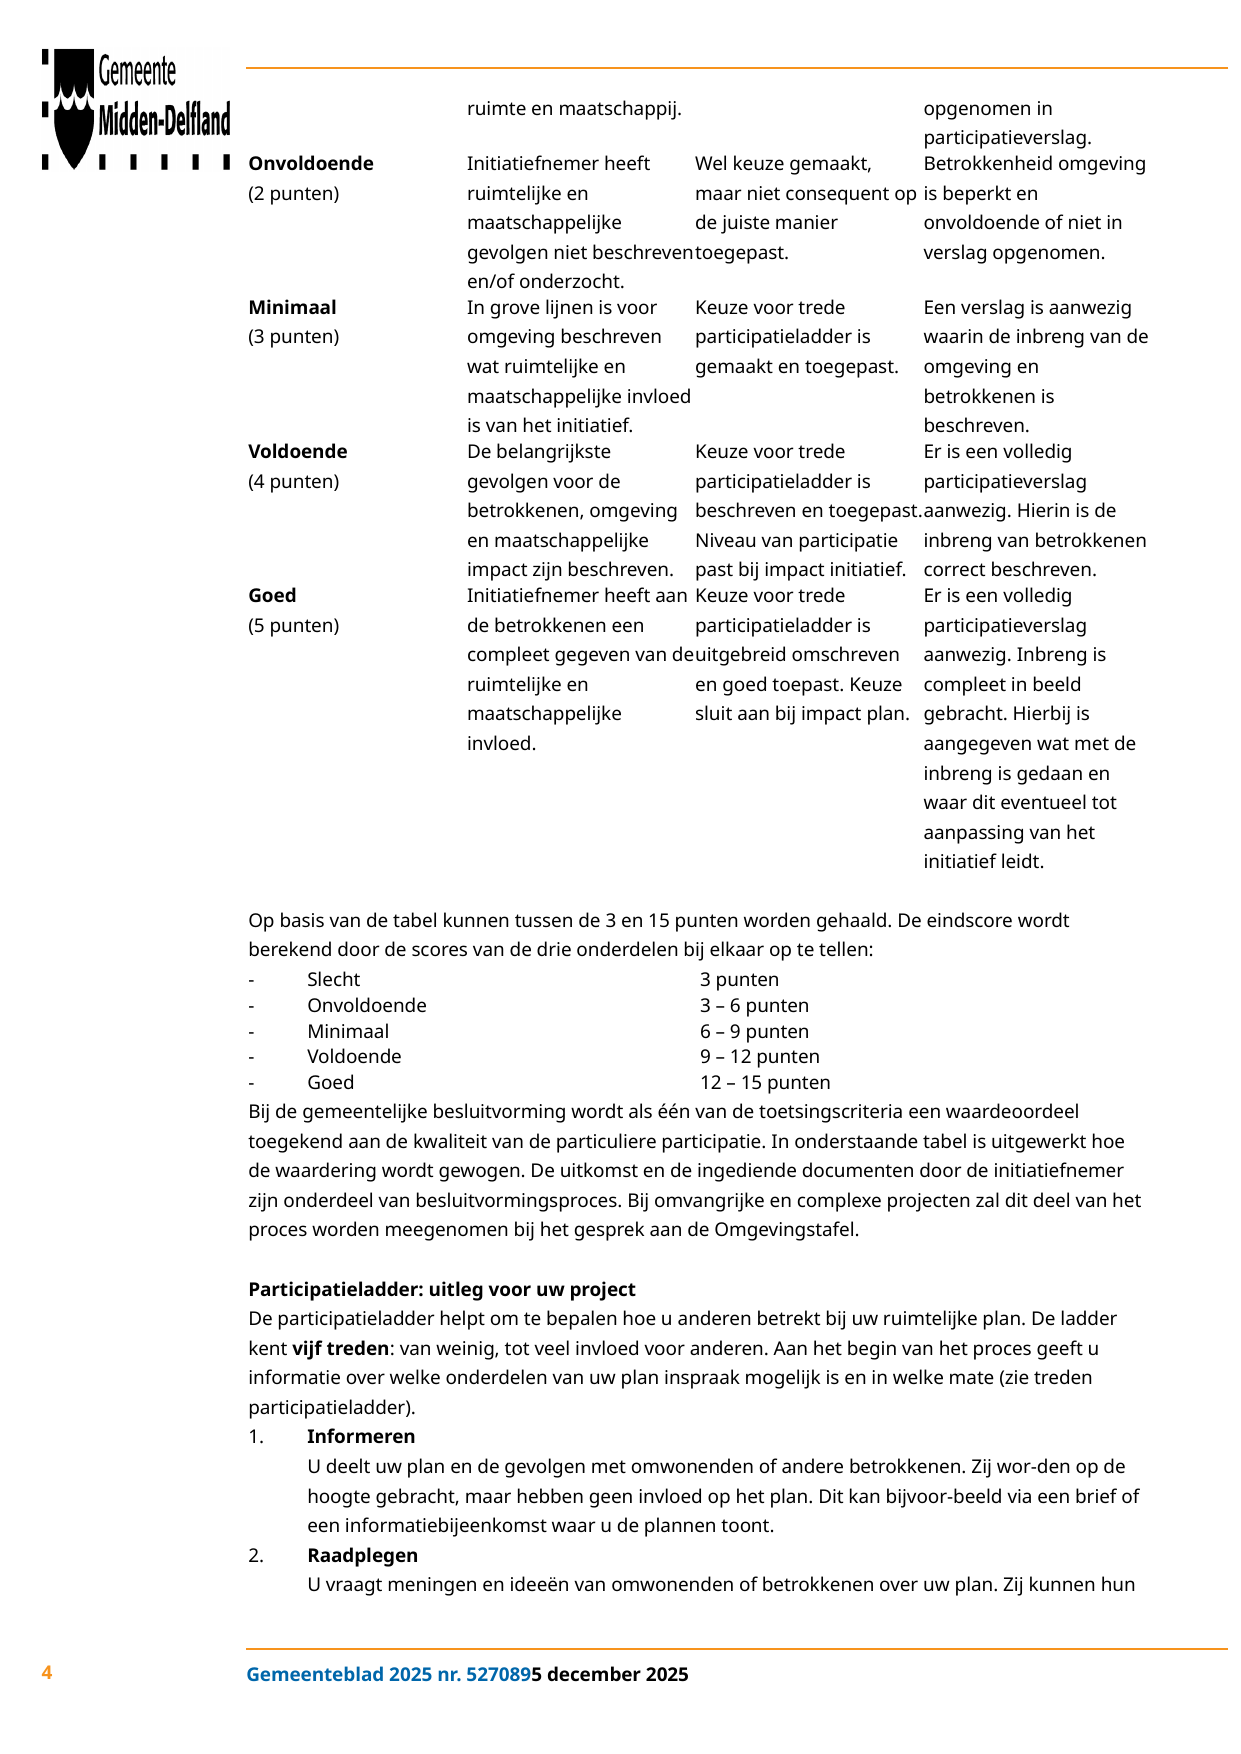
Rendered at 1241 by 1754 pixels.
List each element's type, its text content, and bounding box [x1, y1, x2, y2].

table_cell Initiatiefnemer heeft aan de betrokkenen een compleet gegeven van de ruimtelijke en maatschappelijke invloed. [467, 582, 695, 874]
table_cell Een verslag is aanwezig waarin de inbreng van de omgeving en betrokkenen is beschreven. [923, 294, 1152, 438]
list Informeren [248, 1424, 1152, 1449]
table_cell Initiatiefnemer heeft ruimtelijke en maatschappelijke gevolgen niet beschreven en/of onderzocht. [467, 150, 695, 294]
table_cell Er is een volledig participatieverslag aanwezig. Inbreng is compleet in beeld gebracht. Hierbij is aangegeven wat met de inbreng is gedaan en waar dit eventueel tot aanpassing van het initiatief leidt. [923, 582, 1152, 874]
table_cell ruimte en maatschappij. [467, 95, 695, 150]
table_cell 12 – 15 punten [700, 1069, 1152, 1095]
list U vraagt meningen en ideeën van omwonenden of betrokkenen over uw plan. Zij kunnen hun [248, 1572, 1152, 1597]
text Bij de gemeentelijke besluitvorming wordt als één van de toetsingscriteria een waardeoordeel toegekend aan de kwaliteit van de particuliere participatie. In onderstaande tabel is uitgewerkt hoe de waardering wordt gewogen. De uitkomst en de ingediende documenten door de initiatiefnemer zijn onderdeel van besluitvormingsproces. Bij omvangrijke en complexe projecten zal dit deel van het proces worden meegenomen bij het gesprek aan de Omgevingstafel. [248, 1098, 1152, 1242]
table_cell Minimaal (3 punten) [248, 294, 467, 438]
table_cell Goed (5 punten) [248, 582, 467, 874]
table_cell Wel keuze gemaakt, maar niet consequent op de juiste manier toegepast. [695, 150, 923, 294]
table_cell Onvoldoende (2 punten) [248, 150, 467, 294]
table_header Slecht [248, 966, 700, 992]
table_cell Minimaal [248, 1018, 700, 1043]
table_cell [695, 95, 923, 150]
text De participatieladder helpt om te bepalen hoe u anderen betrekt bij uw ruimtelijke plan. De ladder kent vijf treden: van weinig, tot veel invloed voor anderen. Aan het begin van het proces geeft u informatie over welke onderdelen van uw plan inspraak mogelijk is en in welke mate (zie treden participatieladder). [248, 1305, 1152, 1420]
table_cell 3 – 6 punten [700, 992, 1152, 1018]
table_cell In grove lijnen is voor omgeving beschreven wat ruimtelijke en maatschappelijke invloed is van het initiatief. [467, 294, 695, 438]
table_cell De belangrijkste gevolgen voor de betrokkenen, omgeving en maatschappelijke impact zijn beschreven. [467, 438, 695, 582]
table_cell Goed [248, 1069, 700, 1095]
table_cell 6 – 9 punten [700, 1018, 1152, 1043]
table_cell Keuze voor trede participatieladder is uitgebreid omschreven en goed toepast. Keuze sluit aan bij impact plan. [695, 582, 923, 874]
table_header 3 punten [700, 966, 1152, 992]
table_cell Voldoende (4 punten) [248, 438, 467, 582]
table_cell Voldoende [248, 1044, 700, 1069]
text Participatieladder: uitleg voor uw project [248, 1276, 1152, 1301]
table_cell Onvoldoende [248, 992, 700, 1018]
table_cell Keuze voor trede participatieladder is beschreven en toegepast. Niveau van participatie past bij impact initiatief. [695, 438, 923, 582]
table_cell Er is een volledig participatieverslag aanwezig. Hierin is de inbreng van betrokkenen correct beschreven. [923, 438, 1152, 582]
table_cell Keuze voor trede participatieladder is gemaakt en toegepast. [695, 294, 923, 438]
table_cell opgenomen in participatieverslag. [923, 95, 1152, 150]
table_cell [248, 95, 467, 150]
text Op basis van de tabel kunnen tussen de 3 en 15 punten worden gehaald. De eindscore wordt berekend door de scores van de drie onderdelen bij elkaar op te tellen: [248, 907, 1152, 962]
table_cell Betrokkenheid omgeving is beperkt en onvoldoende of niet in verslag opgenomen. [923, 150, 1152, 294]
list Raadplegen [248, 1542, 1152, 1568]
list U deelt uw plan en de gevolgen met omwonenden of andere betrokkenen. Zij wor-den op de hoogte gebracht, maar hebben geen invloed op het plan. Dit kan bijvoor-beeld via een brief of een informatiebijeenkomst waar u de plannen toont. [248, 1453, 1152, 1538]
table_cell 9 – 12 punten [700, 1044, 1152, 1069]
picture [41, 47, 231, 172]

------------------------------------------------------------

The copy must match each record exactly, apart from the images, which stay out.

Rendered at 1241 by 1754 pixels.
List each element's type, its text content, and bounding box [x1, y1, x2, y2].

table_cell Initiatiefnemer heeft aan de betrokkenen een compleet gegeven van de ruimtelijke en maatschappelijke invloed. [467, 582, 695, 874]
table_cell Een verslag is aanwezig waarin de inbreng van de omgeving en betrokkenen is beschreven. [923, 294, 1152, 438]
list Informeren [248, 1424, 1152, 1449]
table_cell Initiatiefnemer heeft ruimtelijke en maatschappelijke gevolgen niet beschreven en/of onderzocht. [467, 150, 695, 294]
table_cell Er is een volledig participatieverslag aanwezig. Inbreng is compleet in beeld gebracht. Hierbij is aangegeven wat met de inbreng is gedaan en waar dit eventueel tot aanpassing van het initiatief leidt. [923, 582, 1152, 874]
table_cell ruimte en maatschappij. [467, 95, 695, 150]
table_cell 12 – 15 punten [700, 1069, 1152, 1095]
list U vraagt meningen en ideeën van omwonenden of betrokkenen over uw plan. Zij kunnen hun [248, 1572, 1152, 1597]
text Bij de gemeentelijke besluitvorming wordt als één van de toetsingscriteria een waardeoordeel toegekend aan de kwaliteit van de particuliere participatie. In onderstaande tabel is uitgewerkt hoe de waardering wordt gewogen. De uitkomst en de ingediende documenten door de initiatiefnemer zijn onderdeel van besluitvormingsproces. Bij omvangrijke en complexe projecten zal dit deel van het proces worden meegenomen bij het gesprek aan de Omgevingstafel. [248, 1098, 1152, 1242]
table_cell Minimaal (3 punten) [248, 294, 467, 438]
table_cell Goed (5 punten) [248, 582, 467, 874]
table_cell Wel keuze gemaakt, maar niet consequent op de juiste manier toegepast. [695, 150, 923, 294]
table_cell Onvoldoende (2 punten) [248, 150, 467, 294]
table_header Slecht [248, 966, 700, 992]
table_cell Minimaal [248, 1018, 700, 1043]
table_cell [695, 95, 923, 150]
text De participatieladder helpt om te bepalen hoe u anderen betrekt bij uw ruimtelijke plan. De ladder kent vijf treden: van weinig, tot veel invloed voor anderen. Aan het begin van het proces geeft u informatie over welke onderdelen van uw plan inspraak mogelijk is en in welke mate (zie treden participatieladder). [248, 1305, 1152, 1420]
table_cell 3 – 6 punten [700, 992, 1152, 1018]
table_cell In grove lijnen is voor omgeving beschreven wat ruimtelijke en maatschappelijke invloed is van het initiatief. [467, 294, 695, 438]
table_cell De belangrijkste gevolgen voor de betrokkenen, omgeving en maatschappelijke impact zijn beschreven. [467, 438, 695, 582]
table_cell Goed [248, 1069, 700, 1095]
table_cell 6 – 9 punten [700, 1018, 1152, 1043]
table_cell Keuze voor trede participatieladder is uitgebreid omschreven en goed toepast. Keuze sluit aan bij impact plan. [695, 582, 923, 874]
table_header 3 punten [700, 966, 1152, 992]
table_cell Voldoende (4 punten) [248, 438, 467, 582]
table_cell Voldoende [248, 1044, 700, 1069]
text Participatieladder: uitleg voor uw project [248, 1276, 1152, 1301]
table_cell Onvoldoende [248, 992, 700, 1018]
table_cell Keuze voor trede participatieladder is beschreven en toegepast. Niveau van participatie past bij impact initiatief. [695, 438, 923, 582]
table_cell Er is een volledig participatieverslag aanwezig. Hierin is de inbreng van betrokkenen correct beschreven. [923, 438, 1152, 582]
table_cell Keuze voor trede participatieladder is gemaakt en toegepast. [695, 294, 923, 438]
table_cell opgenomen in participatieverslag. [923, 95, 1152, 150]
table_cell [248, 95, 467, 150]
text Op basis van de tabel kunnen tussen de 3 en 15 punten worden gehaald. De eindscore wordt berekend door de scores van de drie onderdelen bij elkaar op te tellen: [248, 907, 1152, 962]
table_cell Betrokkenheid omgeving is beperkt en onvoldoende of niet in verslag opgenomen. [923, 150, 1152, 294]
list Raadplegen [248, 1542, 1152, 1568]
list U deelt uw plan en de gevolgen met omwonenden of andere betrokkenen. Zij wor-den op de hoogte gebracht, maar hebben geen invloed op het plan. Dit kan bijvoor-beeld via een brief of een informatiebijeenkomst waar u de plannen toont. [248, 1453, 1152, 1538]
table_cell 9 – 12 punten [700, 1044, 1152, 1069]
picture [41, 47, 231, 172]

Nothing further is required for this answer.